Request> Would you return the records below character for character, without any images?

(Revision comparison data)
──────────

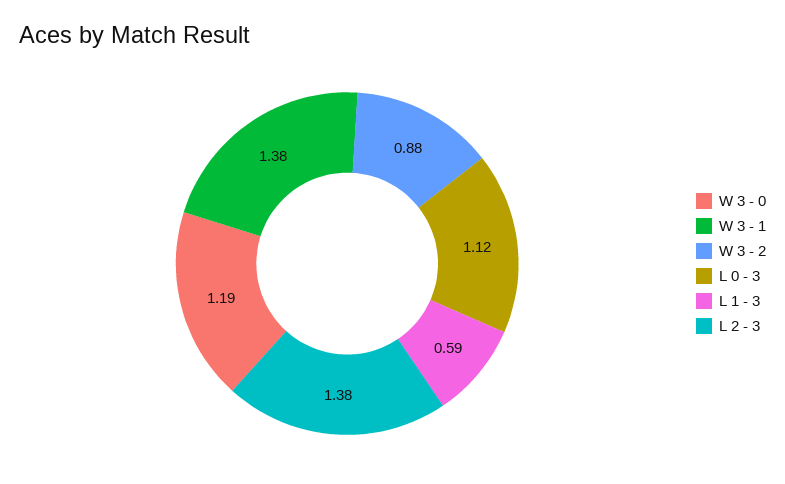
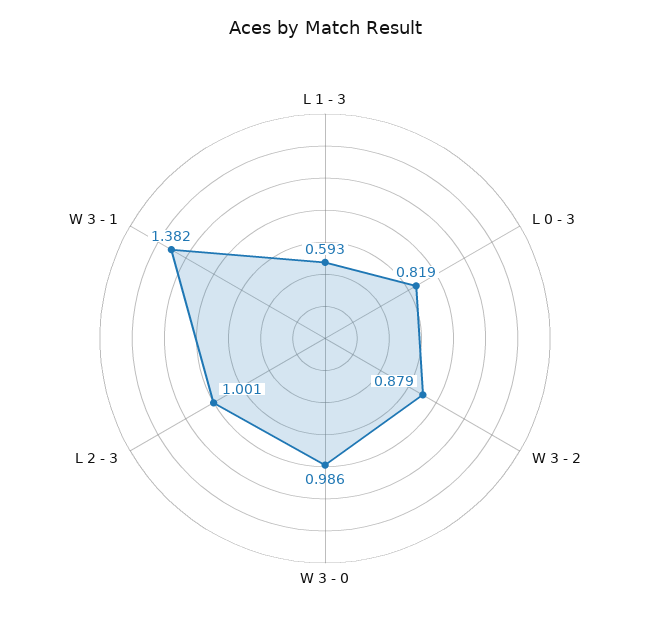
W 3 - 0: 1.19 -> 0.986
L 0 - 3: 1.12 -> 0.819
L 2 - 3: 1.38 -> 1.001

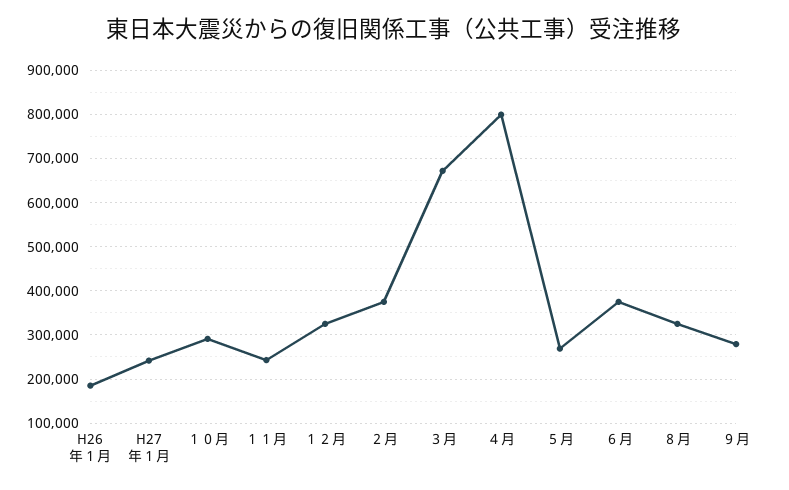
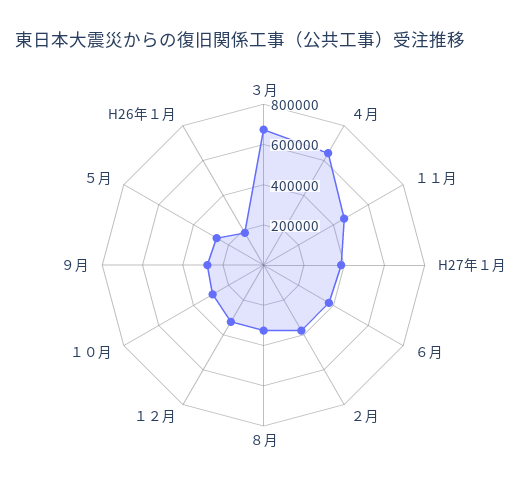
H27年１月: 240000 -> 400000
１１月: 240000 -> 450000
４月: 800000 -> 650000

──────────

Result>
W 3 - 0: 1.19 -> 0.986
L 0 - 3: 1.12 -> 0.819
L 2 - 3: 1.38 -> 1.001

H27年１月: 240000 -> 400000
１１月: 240000 -> 450000
４月: 800000 -> 650000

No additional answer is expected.